ヒイラギとツタ1
クリスマスキャロルといって思い出すのは、きよしこのよるとか、サンタが町にやってくるぐらいで他は知らない。
ホーリーアンドアイヴィーについて手元のiPadで調べると結果は英語だらけだった。
最初の結果にYoutubeがあったので動画で再生させてみた。
「ちょっと、音小さくして」すみれがYoutubeの画面を出した僕をとがめた。
すみれの顔が近寄ってきて、すみれの髪がさらりと机に落ちた。
オルガンの調べにのってボーイソプラノの澄んだ歌声が響く。聴いてみると基本的には同じメロディを繰り返している。
何度か同じ歌詞・同じメロディーを繰り返しているので、動画を最後までみているとなんとなく口ずさめそうな部分もでてきた。
「ちょっと見てくる」動画を見終わったすみれは
図書館をひとわたり周ってきたすみれは結局手ぶらで、参考になりそうなものはなさそうだと残念そうにいった。
一方僕は翻訳と背景情報を検索していくつかの成果をあげていた。最初の部分の和訳は次のようなものだ。
ひいらぎとつたは
ともに生い茂るそのとき
森の全ての木々の中で
ひいらぎは王冠を頂く
朝日は昇り 小鹿が駆け巡る
オルガンの陽気な音色に
響き渡る美しい聖歌
後半はリフレインで、前半は少しずつ歌詞の内容が変わっていく。
ヒイラギの特徴と、そしてキリストの誕生だ。
iPadを覗きこんだすみれはWikipediaの英語版を読んでいた。
「イギリスで愛されている伝統的なクリスマスキャロルで教会で歌い継がれ、成立は少なくとも15-16世紀、か。じゃあラエマ冬の書と同じ年代ね」
「確かに、ラエマ冬の書には緑と赤のモチーフが多かったけれど、クリスマスと関係してたなら確かに納得できるよ」
ふとすみれの横でiPadを眺めながら、こんな歌、クリスマスソングにあった?ときくと、
「私もキリスト教徒だけどこの歌は日本の教会では歌わないわ。イギリスの友達からクリスマスシーズンに招かれたときに歌ったのを聴いたことがあるだけ」
それはずいぶん高級な過ごし方だな、という言葉を飲み込んだ。
「ただイギリス...イングランドでは定番の歌だって聞いたかな」すみれはイギリスという言葉を訂正した。
「漆原先生に相談しようよ」すみれの提案は妥当だった。すみれの持ってきたブラックライトではごく小さな範囲しか照らせない。

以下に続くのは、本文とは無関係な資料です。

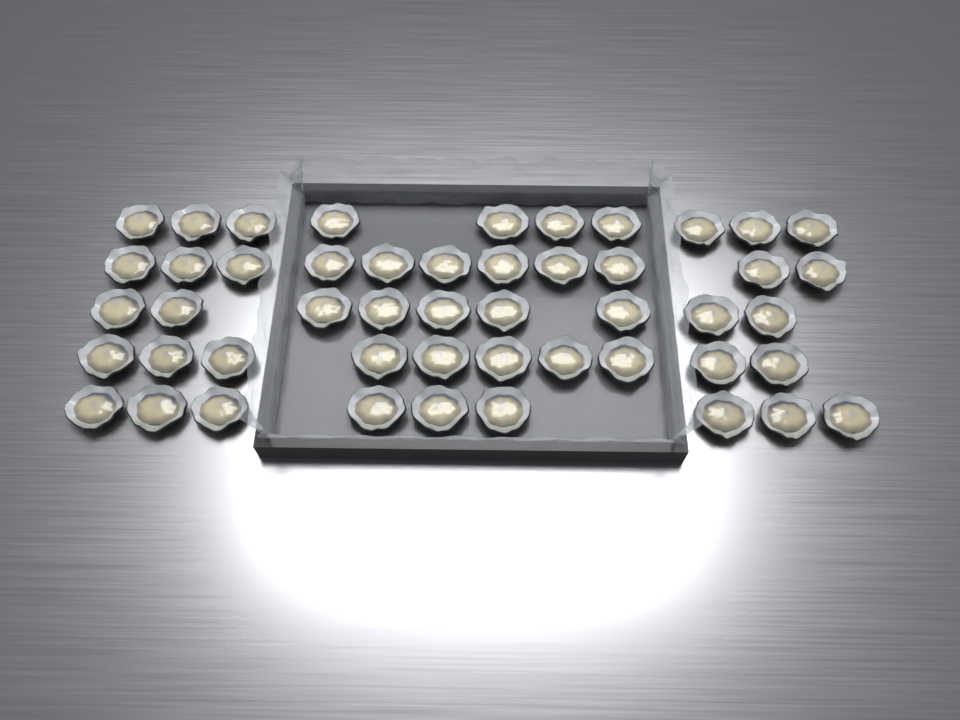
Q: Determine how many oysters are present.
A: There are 49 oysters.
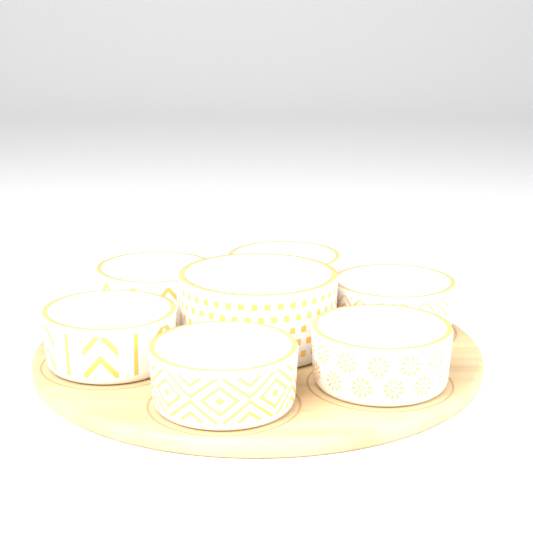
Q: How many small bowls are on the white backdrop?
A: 6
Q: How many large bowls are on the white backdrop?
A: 1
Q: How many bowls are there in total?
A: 7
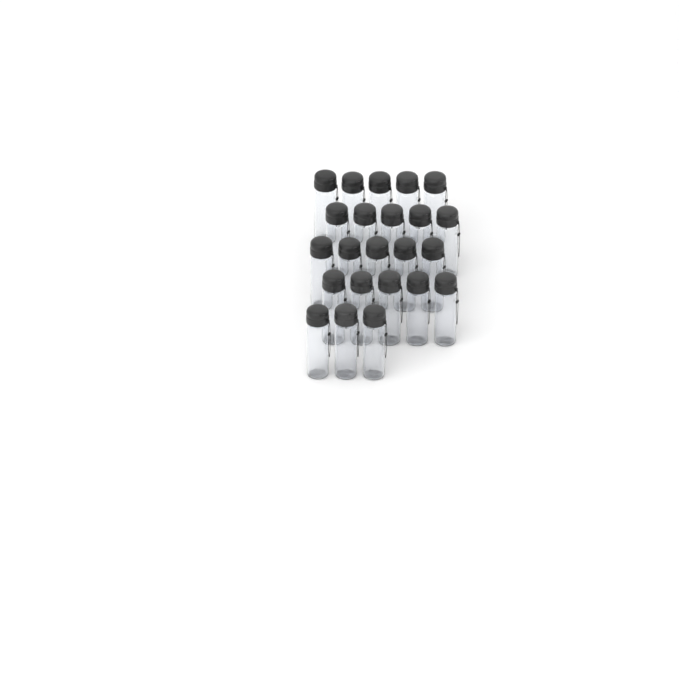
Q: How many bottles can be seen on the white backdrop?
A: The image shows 23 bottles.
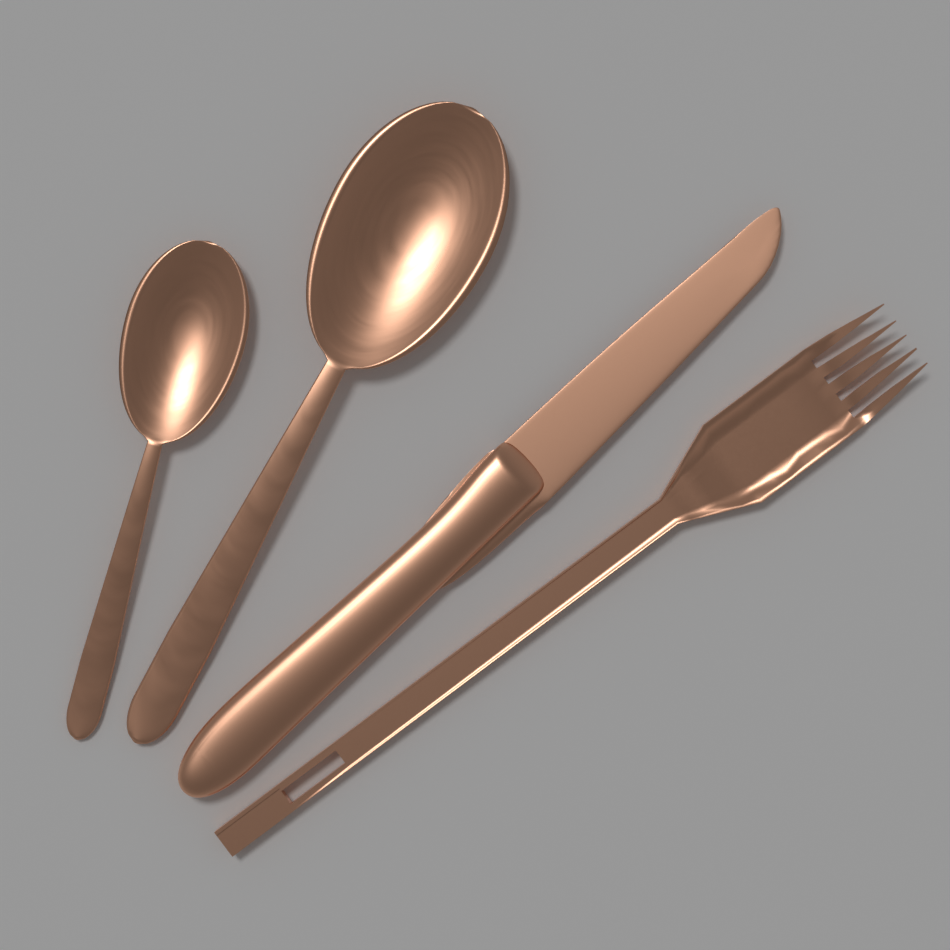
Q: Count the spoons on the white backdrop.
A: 2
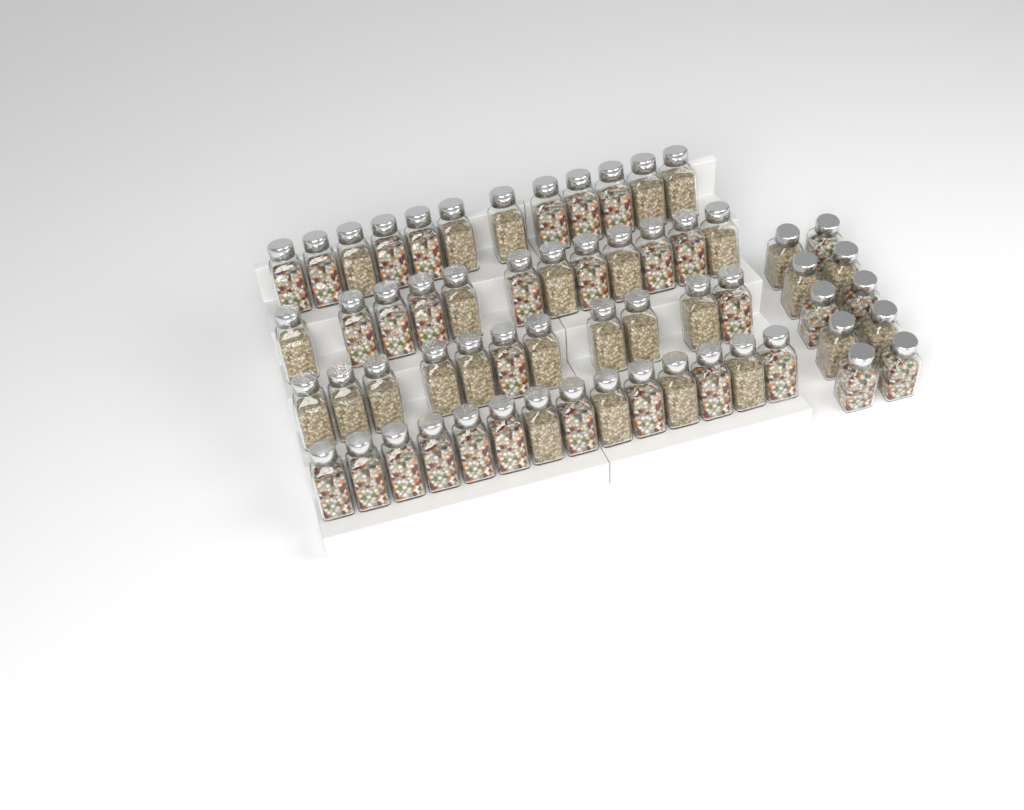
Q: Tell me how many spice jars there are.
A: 59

もしこの詩がインターネット上にない部分が書いてあっても調べるのはものすごく難しい。せめて蛍光灯ぐらいの大きさのブラックライトが必要だった。
一度本を大学に預けなおして図書館を出た。そのときに、ふと背の低い、メガネをかけた綺麗な金髪の女の子と目があった。彼女は小さなカバンを大事そうに抱えて玄関で待っていたが、係りがやってきて中に慌ただしく入っていった。

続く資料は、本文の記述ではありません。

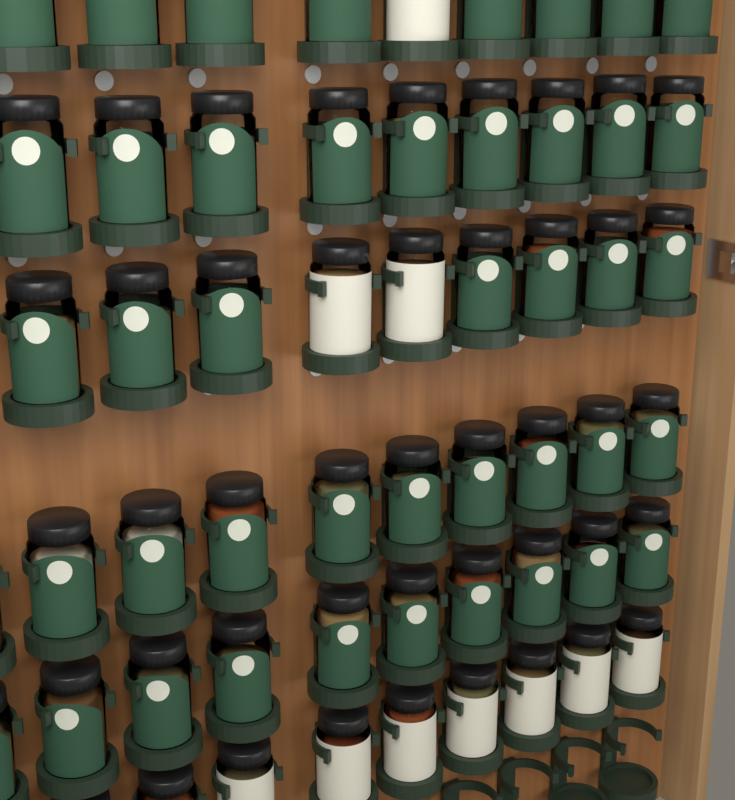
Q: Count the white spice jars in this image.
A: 10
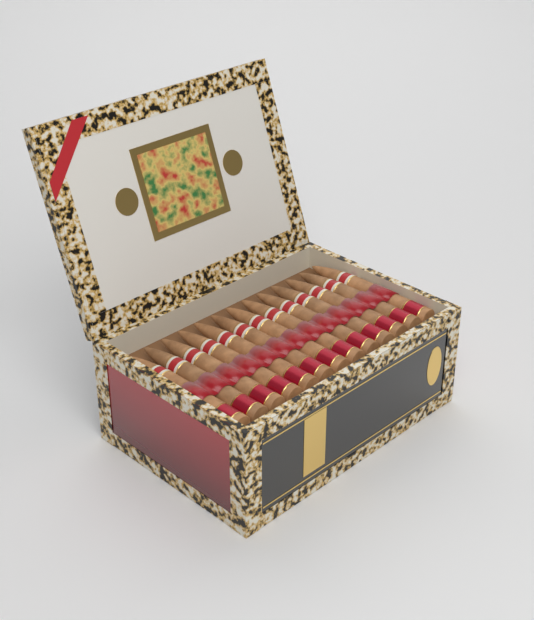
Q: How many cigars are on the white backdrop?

先生を見つけて、2人でパリンプセストのことを話すと、別の研究室の解析機を借りられると話をしてくれた。
「ただ...私が学会でしばらく留守にするので、機械を持ってる柴先生に頼んでおくことにします。もしかするともっと面白いことも分かるかもしれない。他の人には口外しないように頼みます」
しばらくして、先生からメールが届いた。